PROVIDED RECORDS →
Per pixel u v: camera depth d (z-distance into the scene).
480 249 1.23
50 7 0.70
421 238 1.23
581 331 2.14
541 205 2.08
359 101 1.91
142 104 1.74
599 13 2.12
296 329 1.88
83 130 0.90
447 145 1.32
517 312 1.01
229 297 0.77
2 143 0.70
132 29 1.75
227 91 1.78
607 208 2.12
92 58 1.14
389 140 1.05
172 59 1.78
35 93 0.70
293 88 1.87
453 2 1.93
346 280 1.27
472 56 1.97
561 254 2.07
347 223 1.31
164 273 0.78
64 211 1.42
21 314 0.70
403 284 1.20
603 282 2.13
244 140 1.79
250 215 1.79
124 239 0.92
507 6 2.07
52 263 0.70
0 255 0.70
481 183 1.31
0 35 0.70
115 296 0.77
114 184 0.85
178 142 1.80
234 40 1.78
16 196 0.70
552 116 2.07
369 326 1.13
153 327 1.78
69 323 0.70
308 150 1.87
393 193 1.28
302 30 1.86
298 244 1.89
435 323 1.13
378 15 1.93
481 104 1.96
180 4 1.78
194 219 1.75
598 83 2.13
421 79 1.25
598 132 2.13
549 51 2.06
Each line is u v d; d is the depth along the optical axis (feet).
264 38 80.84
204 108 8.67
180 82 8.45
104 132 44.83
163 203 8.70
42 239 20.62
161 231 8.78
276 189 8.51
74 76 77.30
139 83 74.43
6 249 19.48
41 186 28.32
--
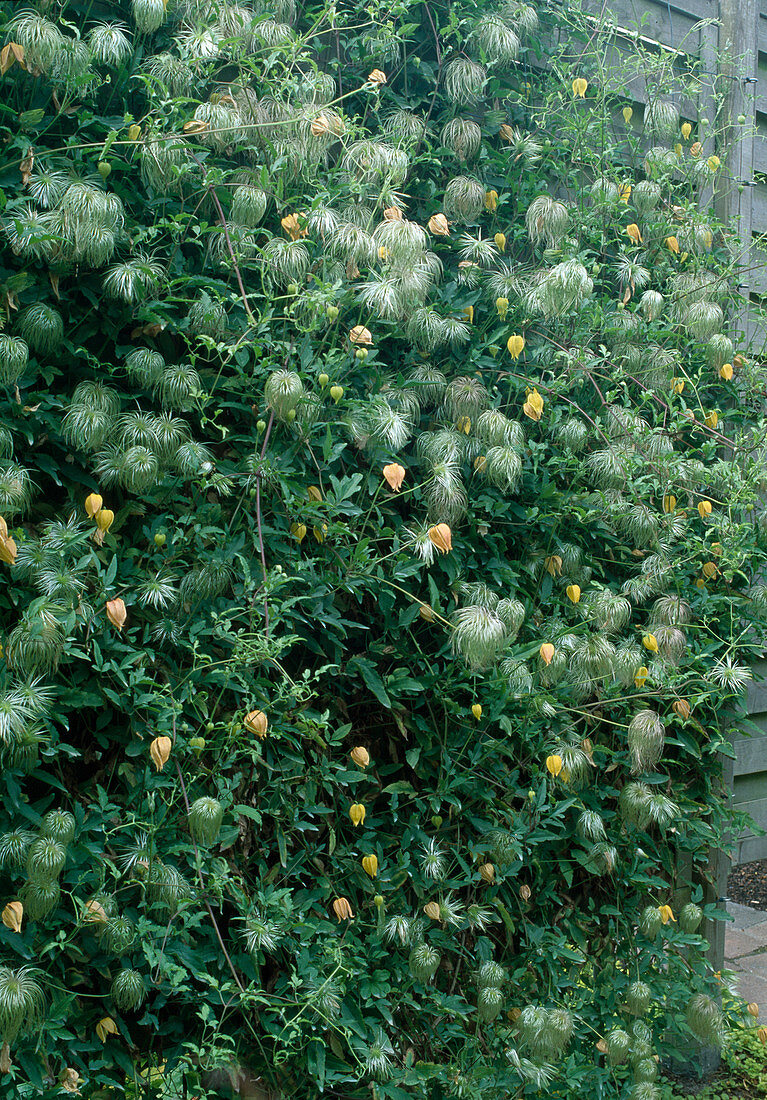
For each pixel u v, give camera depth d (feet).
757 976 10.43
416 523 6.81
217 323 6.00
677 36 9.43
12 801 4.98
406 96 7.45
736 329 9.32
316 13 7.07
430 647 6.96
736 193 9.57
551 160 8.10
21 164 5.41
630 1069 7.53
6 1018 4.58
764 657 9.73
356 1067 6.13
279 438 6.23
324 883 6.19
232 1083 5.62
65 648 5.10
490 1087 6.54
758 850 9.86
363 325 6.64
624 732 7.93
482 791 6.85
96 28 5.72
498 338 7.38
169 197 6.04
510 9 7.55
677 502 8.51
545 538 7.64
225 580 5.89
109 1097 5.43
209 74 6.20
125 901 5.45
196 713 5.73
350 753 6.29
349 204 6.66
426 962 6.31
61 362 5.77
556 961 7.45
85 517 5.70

EXERCISE INSTRUCTIONS → Can you repeat, word for word, every line above from the one containing "598 83 2.13" down to the one containing "41 186 28.32", including both?

RESPONSE BOX →
598 83 2.13
421 79 1.25
598 132 2.13
549 51 2.06
Each line is u v d; d is the depth along the optical axis (feet).
264 38 80.84
204 108 8.67
180 82 8.45
104 132 44.83
163 203 8.70
42 239 20.62
161 231 8.78
276 189 8.51
74 76 77.30
139 83 74.43
6 249 19.48
41 186 28.32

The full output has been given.